Sundance Airshow 2016

On Saturday, May 28th, I attended the 2016 Discover Aviation & Airshow Spectacular (website) at the Sundance Airport with my dad, brother, and nephew. The show was great and all the staff were very friendly and helpful.

A first time for everything

Discover Aviation & Airshow SpectacularThis was my first time photographing fast moving planes at an airshow and it was a real challenge. Just keeping the planes within the viewfinder was hard enough with a super-telephoto lens. Adding slower shutter speeds, in order to get propeller motion blur, raised the difficulty level even higher.

Shiny new toys

I had recently received my new Nikon D500 camera, so I was anxious to get outside and shoot. I shot most of the event with my Sigma 50-500 lens at 500mm.

A few days before the show I purchased an affordable gimbal head, the MOVO GH700. I used it for over half of my shots and handheld the rest when more mobility was needed. For shots where I didn’t need to maneuver through extreme positions, the gimbal helped with stability and taking weight off my arms. I wouldn’t have wanted to handhold the relatively heavy camera & lens combo the entire day.

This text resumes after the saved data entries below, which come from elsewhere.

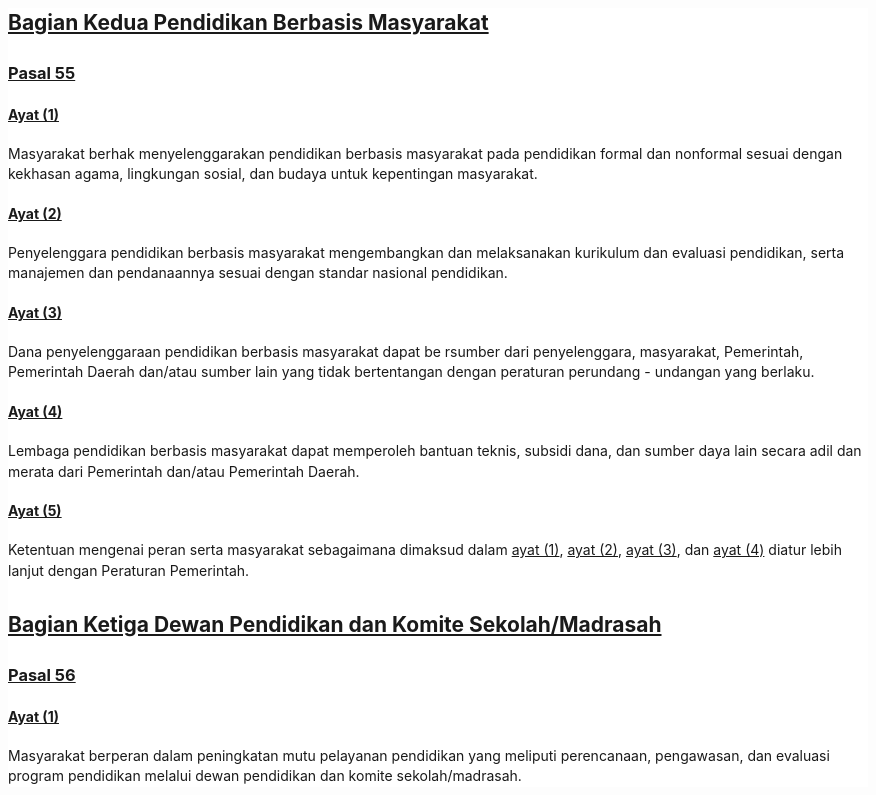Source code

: 
## [Bagian Kedua Pendidikan Berbasis Masyarakat](http://example.org/legal/peraturan/uu/2003/20/bab/0015/bagian/0002)

### [Pasal 55](http://example.org/legal/peraturan/uu/2003/20/pasal/0055)

#### [Ayat (1)](http://example.org/legal/peraturan/uu/2003/20/pasal/0055/versi/20030708/ayat/0001)
Masyarakat berhak menyelenggarakan pendidikan berbasis masyarakat pada pendidikan formal dan nonformal sesuai dengan kekhasan agama, lingkungan sosial, dan budaya untuk kepentingan masyarakat.

#### [Ayat (2)](http://example.org/legal/peraturan/uu/2003/20/pasal/0055/versi/20030708/ayat/0002)
Penyelenggara pendidikan berbasis masyarakat mengembangkan dan melaksanakan kurikulum dan evaluasi pendidikan, serta manajemen dan pendanaannya sesuai dengan standar nasional pendidikan.

#### [Ayat (3)](http://example.org/legal/peraturan/uu/2003/20/pasal/0055/versi/20030708/ayat/0003)
Dana penyelenggaraan pendidikan berbasis masyarakat dapat be rsumber dari penyelenggara, masyarakat, Pemerintah, Pemerintah Daerah dan/atau sumber lain yang tidak bertentangan dengan peraturan perundang - undangan yang berlaku.

#### [Ayat (4)](http://example.org/legal/peraturan/uu/2003/20/pasal/0055/versi/20030708/ayat/0004)
Lembaga pendidikan berbasis masyarakat dapat memperoleh bantuan teknis, subsidi dana, dan sumber daya lain secara adil dan merata dari Pemerintah dan/atau Pemerintah Daerah.

#### [Ayat (5)](http://example.org/legal/peraturan/uu/2003/20/pasal/0055/versi/20030708/ayat/0005)
Ketentuan mengenai peran serta masyarakat sebagaimana dimaksud dalam [ayat (1)](http://example.org/legal/peraturan/uu/2003/20/pasal/0055/versi/20030708/ayat/0001), [ayat (2)](http://example.org/legal/peraturan/uu/2003/20/pasal/0055/versi/20030708/ayat/0002), [ayat (3)](http://example.org/legal/peraturan/uu/2003/20/pasal/0055/versi/20030708/ayat/0003), dan [ayat (4)](http://example.org/legal/peraturan/uu/2003/20/pasal/0055/versi/20030708/ayat/0004) diatur lebih lanjut dengan Peraturan Pemerintah.



## [Bagian Ketiga Dewan Pendidikan dan Komite Sekolah/Madrasah](http://example.org/legal/peraturan/uu/2003/20/bab/0015/bagian/0003)

### [Pasal 56](http://example.org/legal/peraturan/uu/2003/20/pasal/0056)

#### [Ayat (1)](http://example.org/legal/peraturan/uu/2003/20/pasal/0056/versi/20030708/ayat/0001)
Masyarakat berperan dalam peningkatan mutu pelayanan pendidikan yang meliputi perencanaan, pengawasan, dan evaluasi program pendidikan melalui dewan pendidikan dan komite sekolah/madrasah.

The best part about using the gimbal was that I could let go of the camera at any time without concern for locking a ball head in place. It was always in a balanced and ready-to-shoot position.

Getting the shots

I knew that I needed to photograph most of the prop planes at slower shutter speeds to capture motion blur from the propellers, but wasn’t sure exactly what shutter speed to use. My initial plan was to shoot around 1/100th second, but I later got talked into shooting slower at 1/60th second by another photography enthusiast at the show. He also suggested using Nikon’s 3D focus tracking which seemed to work just fine, although in the future I’d like to try group AF for comparison.

Shooting at 1/60th sec with a 500mm lens while tracking fast moving planes is difficult to say the least. 90% of my shots were unusable due to too much subject motion blur. It was very difficult to steadily track movement at such slow shutter speeds. However, the D500’s 10 frames per second saved the day. I would fire off a machine-gun burst while tracking a plane, and most of the time come away with one fairly usable shot.

Later in the day I sped up to 1/100th second and it didn’t seem to hurt the propeller motion blur much. I think I could have easily shot at even faster shutter speeds in several situations.